Work instruction: Nothing in the data may be altered; restate all of it exactly.

Task material:
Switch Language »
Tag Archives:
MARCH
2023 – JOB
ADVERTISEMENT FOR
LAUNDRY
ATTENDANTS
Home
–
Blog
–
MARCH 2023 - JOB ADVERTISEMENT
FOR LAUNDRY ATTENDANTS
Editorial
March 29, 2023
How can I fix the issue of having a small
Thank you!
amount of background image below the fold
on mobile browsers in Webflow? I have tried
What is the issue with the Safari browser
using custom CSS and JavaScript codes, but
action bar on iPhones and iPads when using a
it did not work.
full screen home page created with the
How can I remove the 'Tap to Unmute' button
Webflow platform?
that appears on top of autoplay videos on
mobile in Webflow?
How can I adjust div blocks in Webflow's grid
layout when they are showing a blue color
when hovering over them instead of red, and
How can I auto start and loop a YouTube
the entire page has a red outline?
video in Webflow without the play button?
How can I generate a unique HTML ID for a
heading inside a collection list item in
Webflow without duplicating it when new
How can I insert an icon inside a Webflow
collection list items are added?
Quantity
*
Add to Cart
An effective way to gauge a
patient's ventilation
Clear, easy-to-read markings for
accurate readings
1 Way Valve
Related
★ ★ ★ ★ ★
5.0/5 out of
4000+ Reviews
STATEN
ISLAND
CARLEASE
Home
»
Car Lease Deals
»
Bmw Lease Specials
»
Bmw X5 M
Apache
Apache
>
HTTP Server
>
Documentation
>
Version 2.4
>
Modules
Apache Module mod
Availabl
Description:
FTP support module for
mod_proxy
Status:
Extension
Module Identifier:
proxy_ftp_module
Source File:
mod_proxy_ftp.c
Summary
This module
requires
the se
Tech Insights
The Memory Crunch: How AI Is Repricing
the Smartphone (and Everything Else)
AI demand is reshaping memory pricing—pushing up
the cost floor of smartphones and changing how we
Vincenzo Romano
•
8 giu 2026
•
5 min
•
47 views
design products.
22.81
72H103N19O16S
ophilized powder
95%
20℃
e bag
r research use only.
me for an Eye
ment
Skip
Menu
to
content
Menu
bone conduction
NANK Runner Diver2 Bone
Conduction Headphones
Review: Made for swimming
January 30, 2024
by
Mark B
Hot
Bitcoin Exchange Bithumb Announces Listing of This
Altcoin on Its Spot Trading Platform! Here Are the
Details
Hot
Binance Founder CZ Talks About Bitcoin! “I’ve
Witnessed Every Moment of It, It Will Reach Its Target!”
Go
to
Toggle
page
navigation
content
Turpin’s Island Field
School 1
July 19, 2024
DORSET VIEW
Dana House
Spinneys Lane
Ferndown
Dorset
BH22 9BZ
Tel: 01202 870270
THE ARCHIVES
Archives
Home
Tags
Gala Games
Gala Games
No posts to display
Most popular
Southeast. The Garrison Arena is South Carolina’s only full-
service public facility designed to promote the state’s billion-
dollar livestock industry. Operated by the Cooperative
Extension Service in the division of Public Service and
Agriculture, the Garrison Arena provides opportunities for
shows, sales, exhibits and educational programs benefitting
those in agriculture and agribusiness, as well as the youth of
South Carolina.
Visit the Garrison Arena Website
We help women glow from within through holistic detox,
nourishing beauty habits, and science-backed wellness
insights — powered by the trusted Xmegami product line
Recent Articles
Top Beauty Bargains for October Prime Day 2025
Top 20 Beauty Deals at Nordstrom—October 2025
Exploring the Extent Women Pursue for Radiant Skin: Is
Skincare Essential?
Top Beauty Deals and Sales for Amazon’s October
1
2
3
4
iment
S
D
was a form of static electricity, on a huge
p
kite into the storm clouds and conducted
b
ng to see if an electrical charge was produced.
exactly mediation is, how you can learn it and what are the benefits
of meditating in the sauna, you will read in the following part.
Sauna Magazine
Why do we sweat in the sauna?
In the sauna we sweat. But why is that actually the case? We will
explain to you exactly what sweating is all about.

Your response:
Switch Language »
Tag Archives:
MARCH
2023 – JOB
ADVERTISEMENT FOR
LAUNDRY
ATTENDANTS
Home
–
Blog
–
MARCH 2023 - JOB ADVERTISEMENT
FOR LAUNDRY ATTENDANTS
Editorial
March 29, 2023
How can I fix the issue of having a small
Thank you!
amount of background image below the fold
on mobile browsers in Webflow? I have tried
What is the issue with the Safari browser
using custom CSS and JavaScript codes, but
action bar on iPhones and iPads when using a
it did not work.
full screen home page created with the
How can I remove the 'Tap to Unmute' button
Webflow platform?
that appears on top of autoplay videos on
mobile in Webflow?
How can I adjust div blocks in Webflow's grid
layout when they are showing a blue color
when hovering over them instead of red, and
How can I auto start and loop a YouTube
the entire page has a red outline?
video in Webflow without the play button?
How can I generate a unique HTML ID for a
heading inside a collection list item in
Webflow without duplicating it when new
How can I insert an icon inside a Webflow
collection list items are added?
Quantity
*
Add to Cart
An effective way to gauge a
patient's ventilation
Clear, easy-to-read markings for
accurate readings
1 Way Valve
Related
★ ★ ★ ★ ★
5.0/5 out of
4000+ Reviews
STATEN
ISLAND
CARLEASE
Home
»
Car Lease Deals
»
Bmw Lease Specials
»
Bmw X5 M
Apache
Apache
>
HTTP Server
>
Documentation
>
Version 2.4
>
Modules
Apache Module mod
Availabl
Description:
FTP support module for
mod_proxy
Status:
Extension
Module Identifier:
proxy_ftp_module
Source File:
mod_proxy_ftp.c
Summary
This module
requires
the se
Tech Insights
The Memory Crunch: How AI Is Repricing
the Smartphone (and Everything Else)
AI demand is reshaping memory pricing—pushing up
the cost floor of smartphones and changing how we
Vincenzo Romano
•
8 giu 2026
•
5 min
•
47 views
design products.
22.81
72H103N19O16S
ophilized powder
95%
20℃
e bag
r research use only.
me for an Eye
ment
Skip
Menu
to
content
Menu
bone conduction
NANK Runner Diver2 Bone
Conduction Headphones
Review: Made for swimming
January 30, 2024
by
Mark B
Hot
Bitcoin Exchange Bithumb Announces Listing of This
Altcoin on Its Spot Trading Platform! Here Are the
Details
Hot
Binance Founder CZ Talks About Bitcoin! “I’ve
Witnessed Every Moment of It, It Will Reach Its Target!”
Go
to
Toggle
page
navigation
content
Turpin’s Island Field
School 1
July 19, 2024
DORSET VIEW
Dana House
Spinneys Lane
Ferndown
Dorset
BH22 9BZ
Tel: 01202 870270
THE ARCHIVES
Archives
Home
Tags
Gala Games
Gala Games
No posts to display
Most popular
Southeast. The Garrison Arena is South Carolina’s only full-
service public facility designed to promote the state’s billion-
dollar livestock industry. Operated by the Cooperative
Extension Service in the division of Public Service and
Agriculture, the Garrison Arena provides opportunities for
shows, sales, exhibits and educational programs benefitting
those in agriculture and agribusiness, as well as the youth of
South Carolina.
Visit the Garrison Arena Website
We help women glow from within through holistic detox,
nourishing beauty habits, and science-backed wellness
insights — powered by the trusted Xmegami product line
Recent Articles
Top Beauty Bargains for October Prime Day 2025
Top 20 Beauty Deals at Nordstrom—October 2025
Exploring the Extent Women Pursue for Radiant Skin: Is
Skincare Essential?
Top Beauty Deals and Sales for Amazon’s October
1
2
3
4
iment
S
D
was a form of static electricity, on a huge
p
kite into the storm clouds and conducted
b
ng to see if an electrical charge was produced.
exactly mediation is, how you can learn it and what are the benefits
of meditating in the sauna, you will read in the following part.
Sauna Magazine
Why do we sweat in the sauna?
In the sauna we sweat. But why is that actually the case? We will
explain to you exactly what sweating is all about.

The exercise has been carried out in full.